Voter registration, polling and e-voting
Digital identity and one-to-one facial recognition software can be used as a means of citizen verification for voter registration, identification at polling stations, remote e-voting and polling.
Qualification screening checks
Verify that a huge range of regulated professionals, such as doctors, dentists, accountants, security consultants, architects etc have the qualifications and specialisms that they purport to have.
Licensing checks
To work in the UK private security industry an individual must be licensed by the Security Industry Authority, a lengthy process that requires the sharing of copious amounts of personal data.
Proof of address for utility bills and banking
By providing a customer with an attribute stating that they have been a customer for a certain period of time a bank or utility company could dispense with existing slow, inconvenient and potentially fraudulent manual processes.

Personal Digital Identity, where to begin?

Lets’ start with a good old fashioned Problem Statement:

The problem of –
being required to share multiple items of personal information as a pre-condition to being granted access to resources on a website
Affects –
my ability to manage and maintain control over my personal information;
The impact of which is –
that I no longer know who has my information, what they are doing with it and how securely it is being maintained.
An ideal solution would be …
A system whereby my personal information is securely stored and decoupled from their application. This would enable me to take back control of my personal information by managing when and how third parties are able to view and use my personal information.

Now, I’ve got that off my chest, let’s have a look at an important piece of background material on the subject.

In 2005 Kim Cameron, Architect of Identity at Microsoft wrote The Laws of Identity‘, a blog in which he produced a problem statement, far more succinct than mine – “The Internet was built without a way to know who and what you are connecting to.”

Cameron argues that it’s hard to introduce an identity layer into the Internet because there is no agreement on what digital identity should be or how it should be run.

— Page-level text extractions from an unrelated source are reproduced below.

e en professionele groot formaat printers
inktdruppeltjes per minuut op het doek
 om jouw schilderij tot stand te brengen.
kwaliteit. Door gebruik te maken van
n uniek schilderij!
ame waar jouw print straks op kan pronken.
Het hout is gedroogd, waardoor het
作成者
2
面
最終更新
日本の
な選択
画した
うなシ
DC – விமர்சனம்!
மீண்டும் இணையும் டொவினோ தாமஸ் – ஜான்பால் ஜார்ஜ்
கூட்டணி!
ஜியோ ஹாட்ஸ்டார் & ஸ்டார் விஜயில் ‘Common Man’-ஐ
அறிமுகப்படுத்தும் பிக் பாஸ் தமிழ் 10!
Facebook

This comes about because digital identity is related to context and each one of the billions of Internet users has many hundreds of reasons, or contexts, for using the Internet.

According to Cameron, the emergence of a single simplistic digital identity solution as a universal panacea is not realistic, what is needed is a unifying identity metasystem that can protect applications from the internal complexities of specific implementations and allow digital identity to become loosely coupled.

Cameron proposes 7 laws of identity:

  • User Control & Consent – technical identity systems must only reveal information identifying a user with the user’s consent.
  • Minimal disclosure for a constrained use – the solution which discloses the least amount of identifying information and best limits its use is the most stable long term solution.
  • Justifiable parties – digital identity systems must be designed so the disclosure of identifying information is limited to parties having a necessary and justifiable place in a given identity relationship.
  • Directed identity – a universal identity system must support both “omni-directional” identifiers for use by public entities and “unidirectional” identifiers for use by private entities, thus facilitating discovery while preventing unnecessary release of correlation handles.
  • Pluralism of Operators & Technologies – a universal identity system must channel and enable the inter-working of multiple identity technologies run by multiple identity providers.
  • Human integration – the universal identity metasystem must define the human user to be a component of the distributed system integrated through unambiguous human-machine communication mechanisms offering protection against identity attacks.
  • Consistent experience across contexts – the unifying identity metasystem must guarantee its users a simple, consistent experience while enabling separation of contexts through multiple operators and technologies.